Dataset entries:

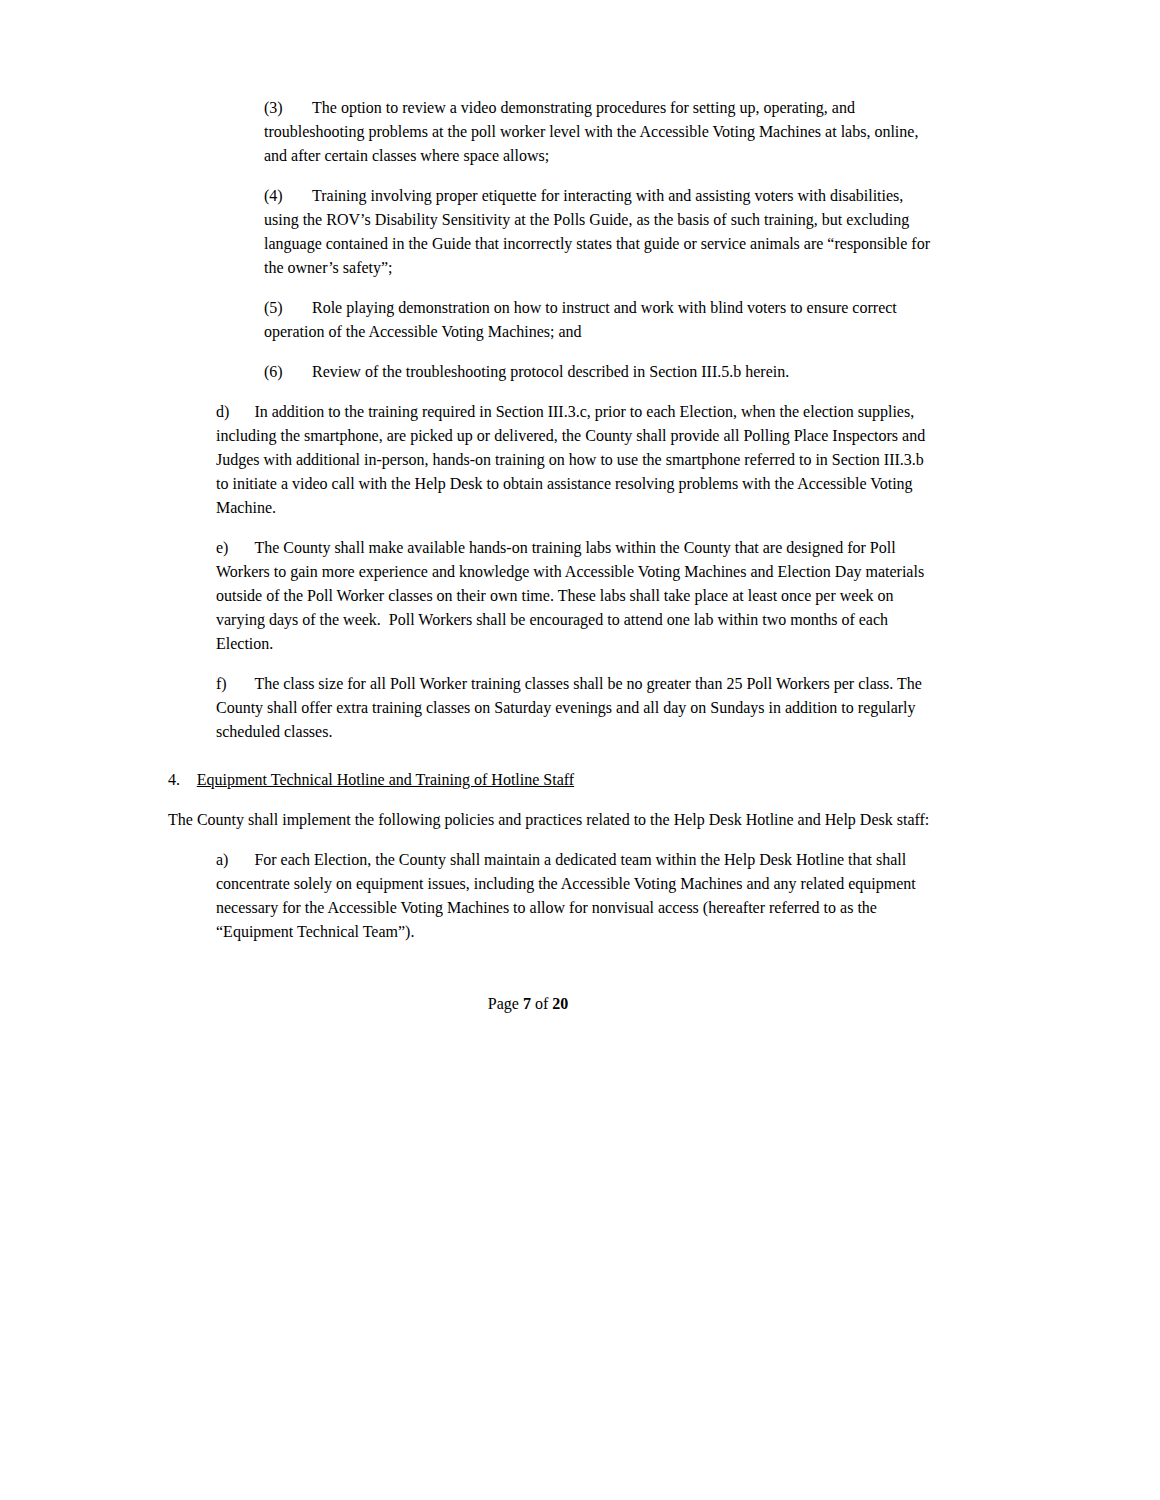(3) The option to review a video demonstrating procedures for setting up, operating, and troubleshooting problems at the poll worker level with the Accessible Voting Machines at labs, online, and after certain classes where space allows;
(4) Training involving proper etiquette for interacting with and assisting voters with disabilities, using the ROV’s Disability Sensitivity at the Polls Guide, as the basis of such training, but excluding language contained in the Guide that incorrectly states that guide or service animals are “responsible for the owner’s safety”;
(5) Role playing demonstration on how to instruct and work with blind voters to ensure correct operation of the Accessible Voting Machines; and
(6) Review of the troubleshooting protocol described in Section III.5.b herein.
d) In addition to the training required in Section III.3.c, prior to each Election, when the election supplies, including the smartphone, are picked up or delivered, the County shall provide all Polling Place Inspectors and Judges with additional in-person, hands-on training on how to use the smartphone referred to in Section III.3.b to initiate a video call with the Help Desk to obtain assistance resolving problems with the Accessible Voting Machine.
e) The County shall make available hands-on training labs within the County that are designed for Poll Workers to gain more experience and knowledge with Accessible Voting Machines and Election Day materials outside of the Poll Worker classes on their own time. These labs shall take place at least once per week on varying days of the week. Poll Workers shall be encouraged to attend one lab within two months of each Election.
f) The class size for all Poll Worker training classes shall be no greater than 25 Poll Workers per class. The County shall offer extra training classes on Saturday evenings and all day on Sundays in addition to regularly scheduled classes.
4. Equipment Technical Hotline and Training of Hotline Staff
The County shall implement the following policies and practices related to the Help Desk Hotline and Help Desk staff:
a) For each Election, the County shall maintain a dedicated team within the Help Desk Hotline that shall concentrate solely on equipment issues, including the Accessible Voting Machines and any related equipment necessary for the Accessible Voting Machines to allow for nonvisual access (hereafter referred to as the “Equipment Technical Team”).
Page 7 of 20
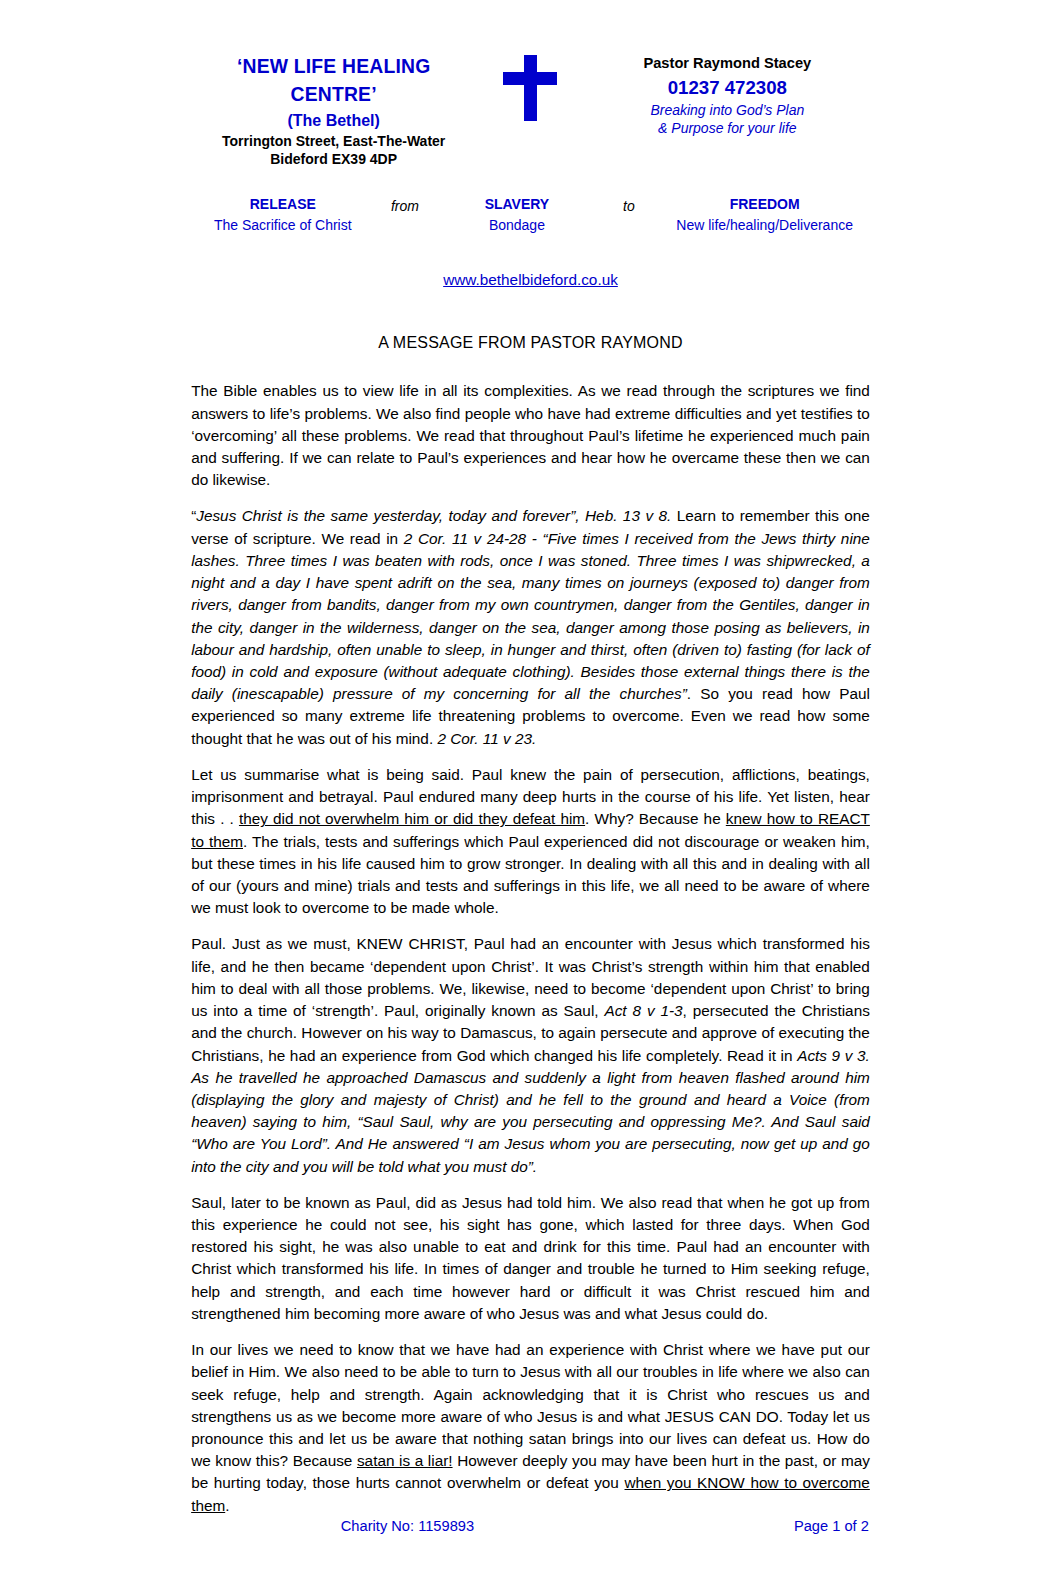| ‘NEW LIFE HEALING CENTRE’ (The Bethel) Torrington Street, East-The-Water Bideford EX39 4DP | | Pastor Raymond Stacey 01237 472308 Breaking into God’s Plan & Purpose for your life |
| RELEASE The Sacrifice of Christ | from | SLAVERY Bondage | to | FREEDOM New life/healing/Deliverance |
www.bethelbideford.co.uk
A MESSAGE FROM PASTOR RAYMOND
The Bible enables us to view life in all its complexities. As we read through the scriptures we find answers to life’s problems. We also find people who have had extreme difficulties and yet testifies to ‘overcoming’ all these problems. We read that throughout Paul’s lifetime he experienced much pain and suffering. If we can relate to Paul’s experiences and hear how he overcame these then we can do likewise.
“Jesus Christ is the same yesterday, today and forever”, Heb. 13 v 8. Learn to remember this one verse of scripture. We read in 2 Cor. 11 v 24-28 - “Five times I received from the Jews thirty nine lashes. Three times I was beaten with rods, once I was stoned. Three times I was shipwrecked, a night and a day I have spent adrift on the sea, many times on journeys (exposed to) danger from rivers, danger from bandits, danger from my own countrymen, danger from the Gentiles, danger in the city, danger in the wilderness, danger on the sea, danger among those posing as believers, in labour and hardship, often unable to sleep, in hunger and thirst, often (driven to) fasting (for lack of food) in cold and exposure (without adequate clothing). Besides those external things there is the daily (inescapable) pressure of my concerning for all the churches”. So you read how Paul experienced so many extreme life threatening problems to overcome. Even we read how some thought that he was out of his mind. 2 Cor. 11 v 23.
Let us summarise what is being said. Paul knew the pain of persecution, afflictions, beatings, imprisonment and betrayal. Paul endured many deep hurts in the course of his life. Yet listen, hear this . . they did not overwhelm him or did they defeat him. Why? Because he knew how to REACT to them. The trials, tests and sufferings which Paul experienced did not discourage or weaken him, but these times in his life caused him to grow stronger. In dealing with all this and in dealing with all of our (yours and mine) trials and tests and sufferings in this life, we all need to be aware of where we must look to overcome to be made whole.
Paul. Just as we must, KNEW CHRIST, Paul had an encounter with Jesus which transformed his life, and he then became ‘dependent upon Christ’. It was Christ’s strength within him that enabled him to deal with all those problems. We, likewise, need to become ‘dependent upon Christ’ to bring us into a time of ‘strength’. Paul, originally known as Saul, Act 8 v 1-3, persecuted the Christians and the church. However on his way to Damascus, to again persecute and approve of executing the Christians, he had an experience from God which changed his life completely. Read it in Acts 9 v 3. As he travelled he approached Damascus and suddenly a light from heaven flashed around him (displaying the glory and majesty of Christ) and he fell to the ground and heard a Voice (from heaven) saying to him, “Saul Saul, why are you persecuting and oppressing Me?. And Saul said “Who are You Lord”. And He answered “I am Jesus whom you are persecuting, now get up and go into the city and you will be told what you must do”.
Saul, later to be known as Paul, did as Jesus had told him. We also read that when he got up from this experience he could not see, his sight has gone, which lasted for three days. When God restored his sight, he was also unable to eat and drink for this time. Paul had an encounter with Christ which transformed his life. In times of danger and trouble he turned to Him seeking refuge, help and strength, and each time however hard or difficult it was Christ rescued him and strengthened him becoming more aware of who Jesus was and what Jesus could do.
In our lives we need to know that we have had an experience with Christ where we have put our belief in Him. We also need to be able to turn to Jesus with all our troubles in life where we also can seek refuge, help and strength. Again acknowledging that it is Christ who rescues us and strengthens us as we become more aware of who Jesus is and what JESUS CAN DO. Today let us pronounce this and let us be aware that nothing satan brings into our lives can defeat us. How do we know this? Because satan is a liar! However deeply you may have been hurt in the past, or may be hurting today, those hurts cannot overwhelm or defeat you when you KNOW how to overcome them.
| Charity No: 1159893 | Page 1 of 2 |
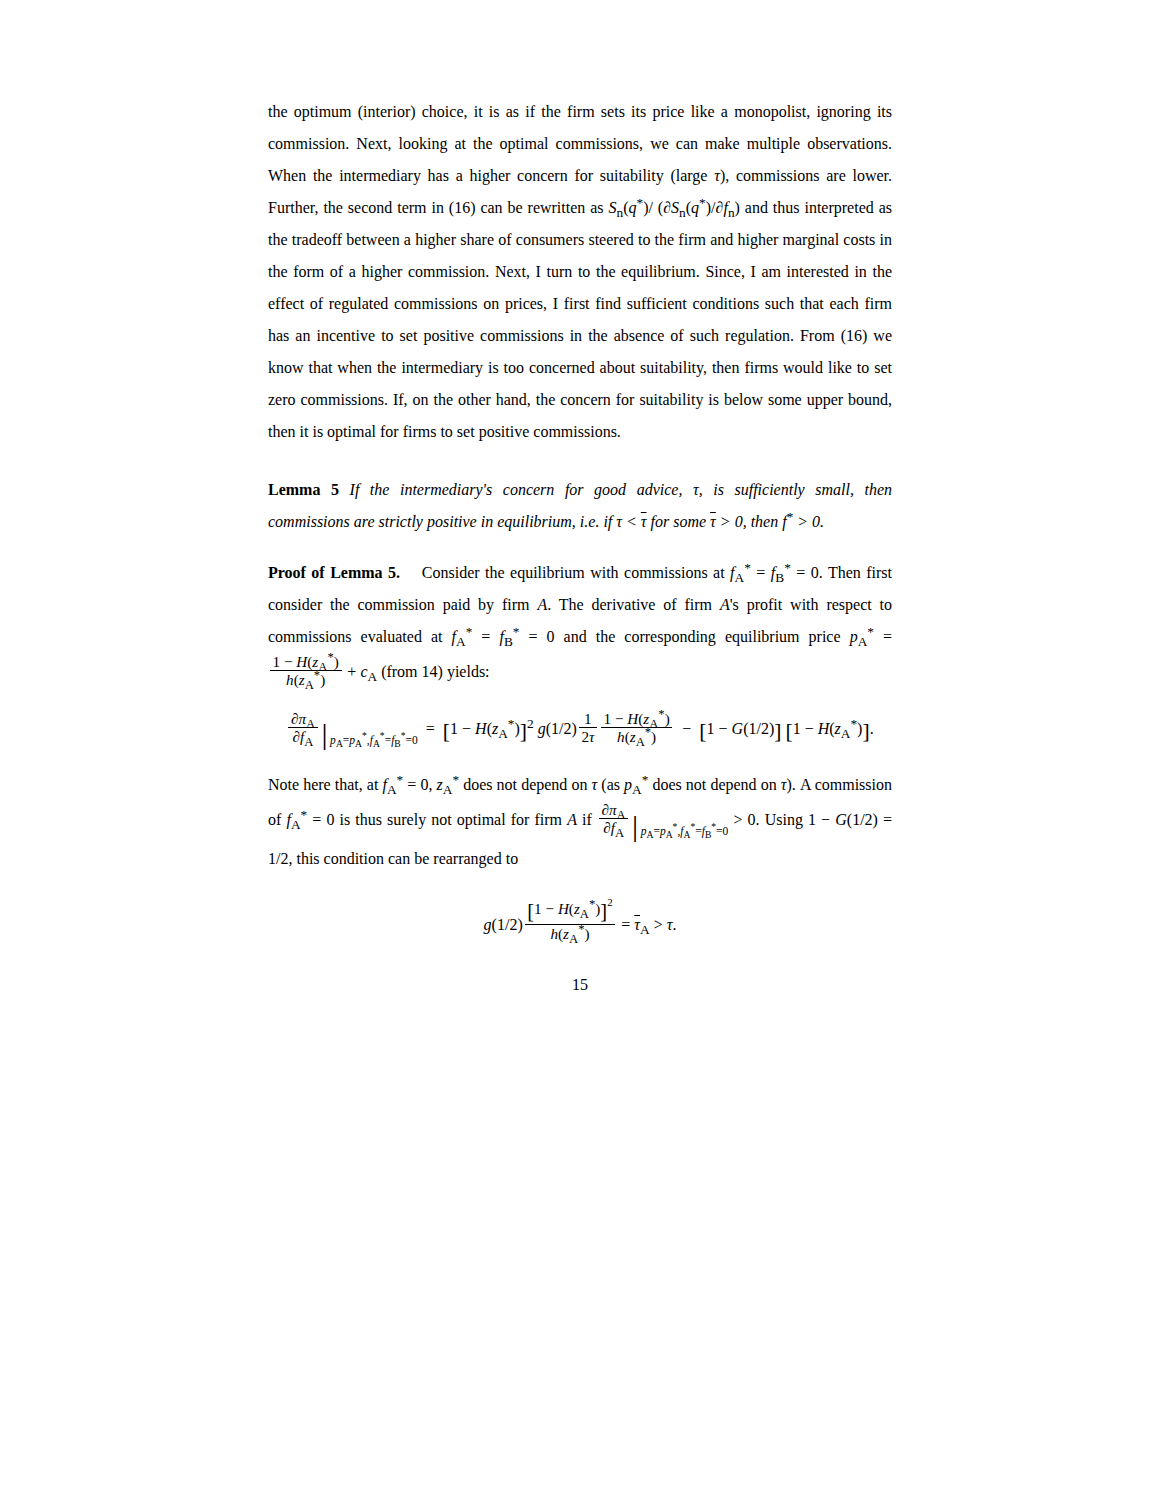the optimum (interior) choice, it is as if the firm sets its price like a monopolist, ignoring its commission. Next, looking at the optimal commissions, we can make multiple observations. When the intermediary has a higher concern for suitability (large τ), commissions are lower. Further, the second term in (16) can be rewritten as Sn(q*)/ (∂Sn(q*)/∂fn) and thus interpreted as the tradeoff between a higher share of consumers steered to the firm and higher marginal costs in the form of a higher commission. Next, I turn to the equilibrium. Since, I am interested in the effect of regulated commissions on prices, I first find sufficient conditions such that each firm has an incentive to set positive commissions in the absence of such regulation. From (16) we know that when the intermediary is too concerned about suitability, then firms would like to set zero commissions. If, on the other hand, the concern for suitability is below some upper bound, then it is optimal for firms to set positive commissions.
Lemma 5 If the intermediary's concern for good advice, τ, is sufficiently small, then commissions are strictly positive in equilibrium, i.e. if τ < τ for some τ > 0, then f* > 0.
Proof of Lemma 5. Consider the equilibrium with commissions at fA* = fB* = 0. Then first consider the commission paid by firm A. The derivative of firm A's profit with respect to commissions evaluated at fA* = fB* = 0 and the corresponding equilibrium price pA* = 1 − H(zA*) h(zA*) + cA (from 14) yields:
∂πA∂fA|pA=pA*,fA*=fB*=0 = [1 − H(zA*)]2 g(1/2)12τ 1 − H(zA*) h(zA*) − [1 − G(1/2)] [1 − H(zA*)].
Note here that, at fA* = 0, zA* does not depend on τ (as pA* does not depend on τ). A commission of fA* = 0 is thus surely not optimal for firm A if ∂πA∂fA|pA=pA*,fA*=fB*=0 > 0. Using 1 − G(1/2) = 1/2, this condition can be rearranged to
g(1/2)[1 − H(zA*)] 2 h(zA*) = τA > τ.
15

DIRECTIONS FOR THIS TASK → Lines with "Page" in the records: how many are there? Give only the number.

FINISHED TASK → 2